Site information
- Type: Satellite Station
- Owner: Air Ministry
- Operator: Royal Air Force Royal Navy United States Army Air Forces
- Controlled by: RAF Coastal Command Fleet Air Arm

Location
- RAF Mullaghmore Shown within Northern Ireland RAF Mullaghmore RAF Mullaghmore (the United Kingdom)
- Coordinates: 55°01′33″N 006°35′49″W﻿ / ﻿55.02583°N 6.59694°W

Site history
- Built: 1942
- In use: 1942-1946
- Battles/wars: European theatre of World War II

Airfield information
- Elevation: 7 metres (23 ft) AMSL
Runways
| Direction | Length and surface |
| 00/00 | Concrete |
| 00/00 | Concrete |

= RAF Mullaghmore =

Former Royal Air Force station in County Antrim, Northern Ireland

Royal Air Force Mullaghmore or more simply RAF Mullaghmore is a former Royal Air Force station located 4.2 mi southwest of Ballymoney, County Antrim, Northern Ireland and 4.9 mi northeast of Garvagh, County Londonderry.

==History==

It was a United States Army Air Forces 8th Air Force Composite Command base until being passed to the Royal Air Force in May 1944 for use as a training establishment.
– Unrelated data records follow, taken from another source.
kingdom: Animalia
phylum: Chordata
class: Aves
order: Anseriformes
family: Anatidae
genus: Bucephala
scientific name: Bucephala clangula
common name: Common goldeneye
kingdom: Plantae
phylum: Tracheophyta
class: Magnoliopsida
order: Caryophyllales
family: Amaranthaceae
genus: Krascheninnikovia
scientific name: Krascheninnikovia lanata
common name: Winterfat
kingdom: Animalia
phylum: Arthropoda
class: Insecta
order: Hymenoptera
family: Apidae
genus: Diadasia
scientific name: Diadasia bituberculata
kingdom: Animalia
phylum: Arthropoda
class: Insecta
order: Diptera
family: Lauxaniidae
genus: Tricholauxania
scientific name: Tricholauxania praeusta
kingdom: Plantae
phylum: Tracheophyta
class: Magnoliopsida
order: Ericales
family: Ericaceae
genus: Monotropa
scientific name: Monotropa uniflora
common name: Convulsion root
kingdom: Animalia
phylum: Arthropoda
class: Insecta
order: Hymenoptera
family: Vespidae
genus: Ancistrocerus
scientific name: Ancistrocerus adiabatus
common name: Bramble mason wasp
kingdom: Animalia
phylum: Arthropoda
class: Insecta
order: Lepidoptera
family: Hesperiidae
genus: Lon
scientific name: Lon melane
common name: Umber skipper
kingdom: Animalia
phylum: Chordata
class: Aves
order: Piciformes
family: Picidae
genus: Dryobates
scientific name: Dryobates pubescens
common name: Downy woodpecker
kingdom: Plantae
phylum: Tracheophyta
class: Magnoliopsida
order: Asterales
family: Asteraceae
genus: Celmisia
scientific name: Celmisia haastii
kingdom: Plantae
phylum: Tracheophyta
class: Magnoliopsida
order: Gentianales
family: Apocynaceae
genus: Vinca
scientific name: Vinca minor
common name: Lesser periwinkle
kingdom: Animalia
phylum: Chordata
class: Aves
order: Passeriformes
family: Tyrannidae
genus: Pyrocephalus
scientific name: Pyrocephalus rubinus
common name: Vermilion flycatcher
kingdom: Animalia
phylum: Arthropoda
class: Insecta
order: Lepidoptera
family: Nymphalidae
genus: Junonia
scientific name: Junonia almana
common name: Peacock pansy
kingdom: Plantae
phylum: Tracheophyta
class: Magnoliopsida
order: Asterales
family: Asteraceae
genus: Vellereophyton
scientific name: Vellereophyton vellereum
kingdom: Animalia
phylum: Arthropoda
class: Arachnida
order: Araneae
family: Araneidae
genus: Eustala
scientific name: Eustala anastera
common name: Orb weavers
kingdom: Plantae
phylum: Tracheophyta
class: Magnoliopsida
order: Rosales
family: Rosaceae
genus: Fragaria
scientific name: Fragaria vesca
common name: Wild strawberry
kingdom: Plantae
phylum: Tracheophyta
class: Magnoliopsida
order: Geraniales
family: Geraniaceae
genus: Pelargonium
Between December 1943 and February 1944 the airfield was used the United States Army Air Forces (USAAF)'s 6th Replacement and Training Squadron (Bombardment) and the 6th Combat Crew Replacement Centre before the unit moved to RAF Cheddington. The airfield was then used for storage until May 1944.

The following units were based there:
- No. 4 Refresher Flying Unit RAF which moved from RAF Haverfordwest and stayed between October 1945 and March 1945
- No. 7 (Coastal) OTU flying Vickers Wellingtons between December 1942 and January 1944
- No. 104 (Transport) OTU arrived from RAF Maghaberry flying Vickers Wellingtons between October 1943 and January 1944
- No. 281 Squadron RAF
- 815 Naval Air Squadron
- 825 Naval Air Squadron
- 842 Naval Air Squadron
- 850 Naval Air Squadron
- 1771 Naval Air Squadron
- Loran Training Unit RAF (October 1944 – April 1945)

The airfield was closed and placed on care and maintenance during May 1945.

==Current use==

The airfield, now in private hands, is used as a microlight base known locally as Aghadowey Aerodrome.
Other uses include a racing circuit built on one of the old runways and a short-oval track hosting Stock car and Banger racing on selected weekends.